25 percent of consumers favor smartphone banking, study finds
Nearly one third (30 percent) of U.S. adults would feel comfortable using a voice-activated conversational interface (e.g., Siri from Apple or Alexa from Amazon) to pay a bill or transact other banking business if their financial institution were to provide the service.
Young adults and high-income earners are especially interested in using such an interface; roughly half of them would feel comfortable doing so, according to results from the banking and channels portion of the annual CustomerMonitor Survey series by Mercator Advisory Group.

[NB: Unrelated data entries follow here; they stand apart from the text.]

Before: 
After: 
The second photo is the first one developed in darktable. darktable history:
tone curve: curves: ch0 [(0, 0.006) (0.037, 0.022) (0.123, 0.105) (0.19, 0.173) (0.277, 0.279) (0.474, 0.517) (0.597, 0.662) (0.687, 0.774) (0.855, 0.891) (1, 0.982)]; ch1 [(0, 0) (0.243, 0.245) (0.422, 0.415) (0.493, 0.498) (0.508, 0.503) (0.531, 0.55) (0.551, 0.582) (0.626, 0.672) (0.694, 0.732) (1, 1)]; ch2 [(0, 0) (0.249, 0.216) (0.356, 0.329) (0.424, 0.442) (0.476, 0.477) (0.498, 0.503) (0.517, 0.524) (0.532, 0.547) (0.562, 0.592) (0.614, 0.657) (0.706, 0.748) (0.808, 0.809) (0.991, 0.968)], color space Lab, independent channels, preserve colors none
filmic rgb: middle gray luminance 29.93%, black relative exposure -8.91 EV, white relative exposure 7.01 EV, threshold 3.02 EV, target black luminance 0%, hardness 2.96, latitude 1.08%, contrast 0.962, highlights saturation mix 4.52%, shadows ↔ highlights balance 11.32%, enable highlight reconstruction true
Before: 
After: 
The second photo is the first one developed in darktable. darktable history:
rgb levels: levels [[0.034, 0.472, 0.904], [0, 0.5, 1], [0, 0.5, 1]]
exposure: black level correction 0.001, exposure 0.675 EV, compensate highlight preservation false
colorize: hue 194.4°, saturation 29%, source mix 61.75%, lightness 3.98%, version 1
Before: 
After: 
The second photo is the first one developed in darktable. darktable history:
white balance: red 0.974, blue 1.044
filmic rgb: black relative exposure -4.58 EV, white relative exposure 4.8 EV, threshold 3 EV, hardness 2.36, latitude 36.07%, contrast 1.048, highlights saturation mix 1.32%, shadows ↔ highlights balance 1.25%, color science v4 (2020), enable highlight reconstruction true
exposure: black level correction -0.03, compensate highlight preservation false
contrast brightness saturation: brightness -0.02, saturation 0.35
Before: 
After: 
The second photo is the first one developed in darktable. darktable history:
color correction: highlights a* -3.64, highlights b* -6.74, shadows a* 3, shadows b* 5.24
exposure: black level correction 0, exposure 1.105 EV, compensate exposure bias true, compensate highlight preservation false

The Mercator report, Digital Banking: Shift to Smartphones May Require New Support, reveals that consumers are performing more banking activities online and by mobile — especially by smartphone — and 1 in 4 prefer to use a smartphone for bank transactions.
The fastest growth in digital banking is in mobile banking, which consumers use both to communicate with their financial institution and to perform banking activities.
The percentage of U.S. consumers who perform banking activities by smartphone or tablet rose from 58 percent in 2014 to 60 percent in 2015 to 65 percent in 2016.
The percentage using mobile for bank transactions — e.g., paying bills from an FI’s website, transferring funds to another person’s account, depositing checks — has risen to 45 percent of U.S. adults, up from 41 percent in 2015 and 36 percent in 2014.
Young adults drive this shift and are nearly twice as likely as the average consumer to prefer a smartphone for bank transactions. They are less likely than in previous years to prefer using a computer for transactions; a preference for tablets, which is shared by few young adults, showed little change.
“Consumers increasingly prefer using their smartphones to interact with their financial institutions, manage their accounts, make just-in-time transactions at their convenience, but more complex tasks that they would like to perform often require more support such as conversational interfaces,” Karen Augustine, author of the report and senior manager of primary data services at Mercator, said in a press release.
Findings in the report are based on responses to a Mercator online survey of 3,000 U.S. adults with banking relationships, which was conducted in November 2016.